Exclude every picture and return the remaining entries below verbatim.

---

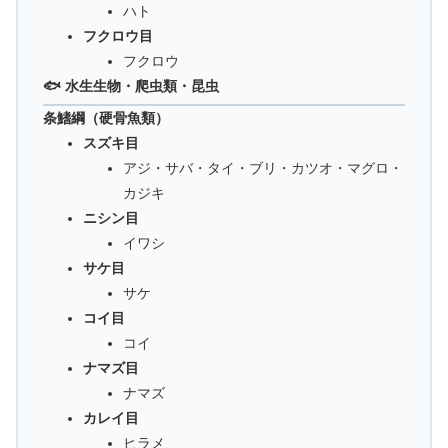
ハト
フクロウ目
フクロウ
🐟 水生生物・爬虫類・昆虫
条鰭綱（硬骨魚類）
スズキ目
アジ・サバ・タイ・ブリ・カツオ・マグロ・
カジキ
ニシン目
イワシ
サケ目
サケ
コイ目
コイ
ナマズ目
ナマズ
カレイ目
ヒラメ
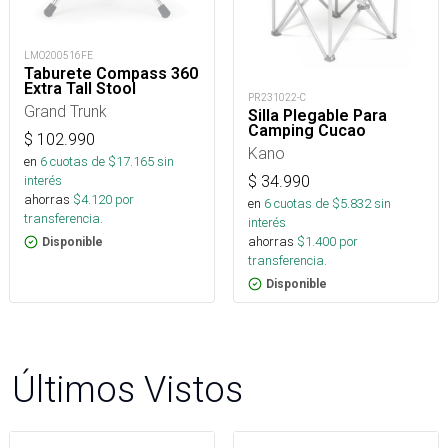
LMO200516FE
Taburete Compass 360
Extra Tall Stool
PR231022-C
Grand Trunk
Silla Plegable Para
Camping Cucao
$
102.990
Kano
en
6
cuotas de $
17.165
sin
interés
$
34.990
ahorras
$
4.120
por
en
6
cuotas de $
5.832
sin
transferencia.
interés
ahorras
$
1.400
por
Disponible
transferencia.
Disponible
Últimos Vistos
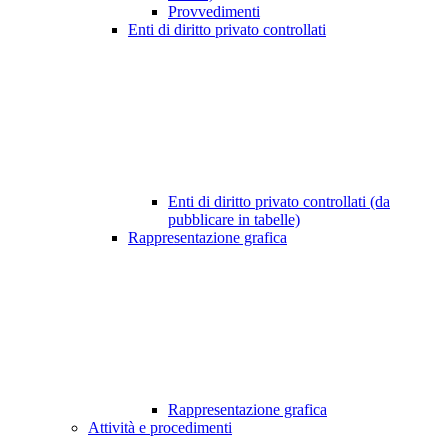
Provvedimenti
Enti di diritto privato controllati
Enti di diritto privato controllati (da
pubblicare in tabelle)
Rappresentazione grafica
Rappresentazione grafica
Attività e procedimenti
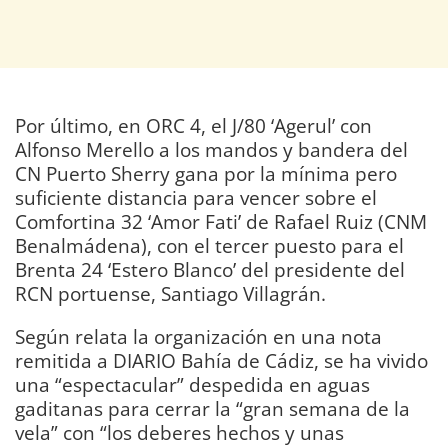
Por último, en ORC 4, el J/80 ‘Agerul’ con
Alfonso Merello a los mandos y bandera del
CN Puerto Sherry gana por la mínima pero
suficiente distancia para vencer sobre el
Comfortina 32 ‘Amor Fati’ de Rafael Ruiz (CNM
Benalmádena), con el tercer puesto para el
Brenta 24 ‘Estero Blanco’ del presidente del
RCN portuense, Santiago Villagrán.
Según relata la organización en una nota
remitida a DIARIO Bahía de Cádiz, se ha vivido
una “espectacular” despedida en aguas
gaditanas para cerrar la “gran semana de la
vela” con “los deberes hechos y unas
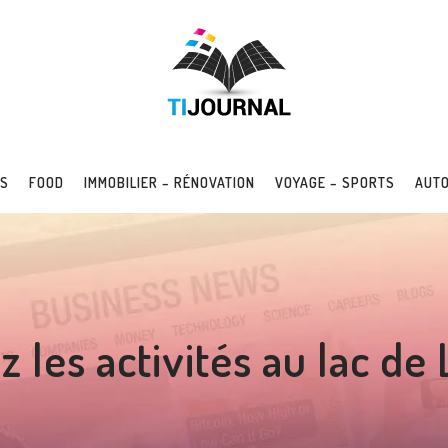
SS
FOOD
IMMOBILIER – RÉNOVATION
VOYAGE – SPORTS
AUTO
 les activités au lac d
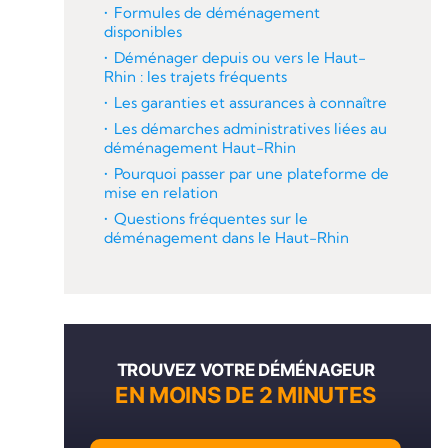
Formules de déménagement
disponibles
Déménager depuis ou vers le Haut-
Rhin : les trajets fréquents
Les garanties et assurances à connaître
Les démarches administratives liées au
déménagement Haut-Rhin
Pourquoi passer par une plateforme de
mise en relation
Questions fréquentes sur le
déménagement dans le Haut-Rhin
TROUVEZ VOTRE DÉMÉNAGEUR
EN MOINS DE 2 MINUTES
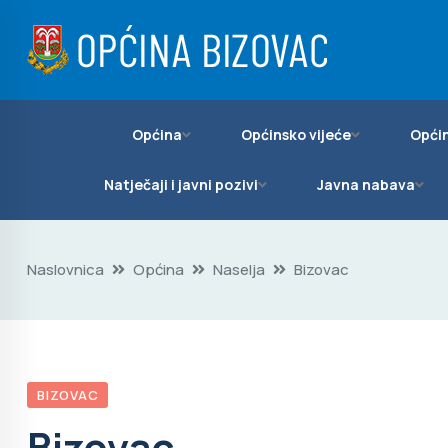
Općina
Općinsko vijeće
Općin
Natječaji i javni pozivi
Javna nabava
Naslovnica
Općina
Naselja
Bizovac
BIZOVAC
Bizovac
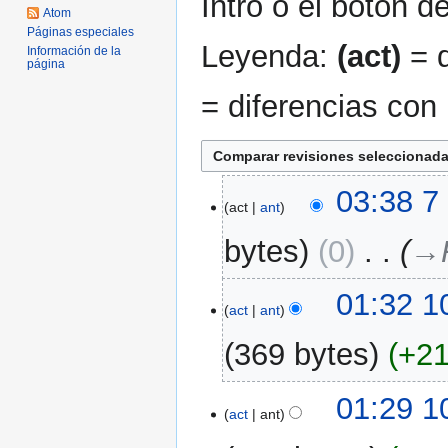
Intro o el botón d
Atom
Páginas especiales
Leyenda:
(act)
= d
Información de la
página
= diferencias con 
7
03:38 7
act
ant
oct
2022
bytes
0
‎
→‎
10
01:32 1
act
ant
mar
2022
369 bytes
+2
01:29 1
act
ant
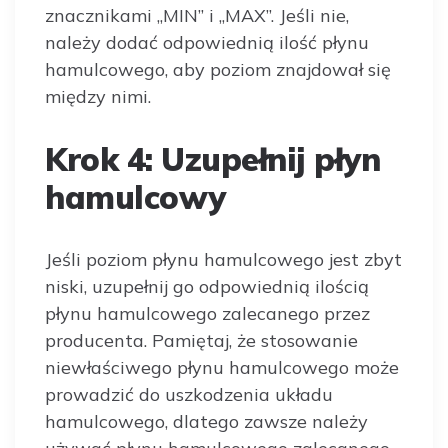
znacznikami „MIN” i „MAX”. Jeśli nie,
należy dodać odpowiednią ilość płynu
hamulcowego, aby poziom znajdował się
między nimi.
Krok 4: Uzupełnij płyn
hamulcowy
Jeśli poziom płynu hamulcowego jest zbyt
niski, uzupełnij go odpowiednią ilością
płynu hamulcowego zalecanego przez
producenta. Pamiętaj, że stosowanie
niewłaściwego płynu hamulcowego może
prowadzić do uszkodzenia układu
hamulcowego, dlatego zawsze należy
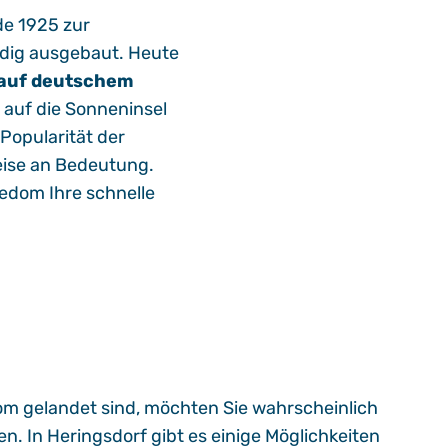
de 1925 zur
ndig ausgebaut. Heute
 auf deutschem
 auf die Sonneninsel
 Popularität der
eise an Bedeutung.
edom Ihre schnelle
m gelandet sind, möchten Sie wahrscheinlich
en. In Heringsdorf gibt es einige Möglichkeiten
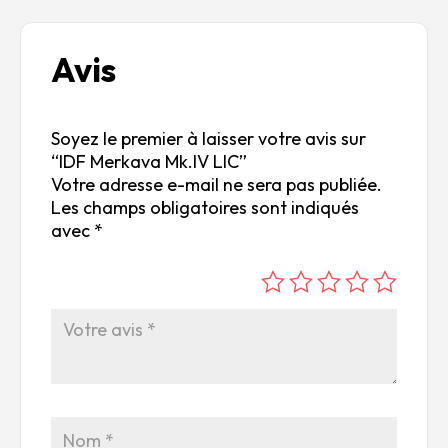
Avis
Soyez le premier à laisser votre avis sur
“IDF Merkava Mk.IV LIC”
Votre adresse e-mail ne sera pas publiée.
Les champs obligatoires sont indiqués
avec
*
é
é
é
é
é
to
to
to
to
to
ile
ile
ile
ile
ile
su
s
s
s
s
r
su
su
su
su
5
r
r
r
r
5
5
5
5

---

• _Finished exercise_:
ハト
フクロウ目
フクロウ
🐟 水生生物・爬虫類・昆虫
条鰭綱（硬骨魚類）
スズキ目
アジ・サバ・タイ・ブリ・カツオ・マグロ・
カジキ
ニシン目
イワシ
サケ目
サケ
コイ目
コイ
ナマズ目
ナマズ
カレイ目
ヒラメ
LMO200516FE
Taburete Compass 360
Extra Tall Stool
PR231022-C
Grand Trunk
Silla Plegable Para
Camping Cucao
$
102.990
Kano
en
6
cuotas de $
17.165
sin
interés
$
34.990
ahorras
$
4.120
por
en
6
cuotas de $
5.832
sin
transferencia.
interés
ahorras
$
1.400
por
Disponible
transferencia.
Disponible
Últimos Vistos
Provvedimenti
Enti di diritto privato controllati
Enti di diritto privato controllati (da
pubblicare in tabelle)
Rappresentazione grafica
Rappresentazione grafica
Attività e procedimenti
Por último, en ORC 4, el J/80 ‘Agerul’ con
Alfonso Merello a los mandos y bandera del
CN Puerto Sherry gana por la mínima pero
suficiente distancia para vencer sobre el
Comfortina 32 ‘Amor Fati’ de Rafael Ruiz (CNM
Benalmádena), con el tercer puesto para el
Brenta 24 ‘Estero Blanco’ del presidente del
RCN portuense, Santiago Villagrán.
Según relata la organización en una nota
remitida a DIARIO Bahía de Cádiz, se ha vivido
una “espectacular” despedida en aguas
gaditanas para cerrar la “gran semana de la
vela” con “los deberes hechos y unas
SS
FOOD
IMMOBILIER – RÉNOVATION
VOYAGE – SPORTS
AUTO
 les activités au lac d
Formules de déménagement
disponibles
Déménager depuis ou vers le Haut-
Rhin : les trajets fréquents
Les garanties et assurances à connaître
Les démarches administratives liées au
déménagement Haut-Rhin
Pourquoi passer par une plateforme de
mise en relation
Questions fréquentes sur le
déménagement dans le Haut-Rhin
TROUVEZ VOTRE DÉMÉNAGEUR
EN MOINS DE 2 MINUTES
Općina
Općinsko vijeće
Općin
Natječaji i javni pozivi
Javna nabava
Naslovnica
Općina
Naselja
Bizovac
BIZOVAC
Bizovac
Intro o el botón d
Atom
Páginas especiales
Leyenda:
(act)
= d
Información de la
página
= diferencias con 
7
03:38 7
act
ant
oct
2022
bytes
0
‎
→‎
10
01:32 1
act
ant
mar
2022
369 bytes
+2
01:29 1
act
ant
znacznikami „MIN” i „MAX”. Jeśli nie,
należy dodać odpowiednią ilość płynu
hamulcowego, aby poziom znajdował się
między nimi.
Krok 4: Uzupełnij płyn
hamulcowy
Jeśli poziom płynu hamulcowego jest zbyt
niski, uzupełnij go odpowiednią ilością
płynu hamulcowego zalecanego przez
producenta. Pamiętaj, że stosowanie
niewłaściwego płynu hamulcowego może
prowadzić do uszkodzenia układu
hamulcowego, dlatego zawsze należy
de 1925 zur
ndig ausgebaut. Heute
 auf deutschem
 auf die Sonneninsel
 Popularität der
eise an Bedeutung.
edom Ihre schnelle
m gelandet sind, möchten Sie wahrscheinlich
en. In Heringsdorf gibt es einige Möglichkeiten
Avis
Soyez le premier à laisser votre avis sur
“IDF Merkava Mk.IV LIC”
Votre adresse e-mail ne sera pas publiée.
Les champs obligatoires sont indiqués
avec
*
é
é
é
é
é
to
to
to
to
to
ile
ile
ile
ile
ile
su
s
s
s
s
r
su
su
su
su
5
r
r
r
r
5
5
5
5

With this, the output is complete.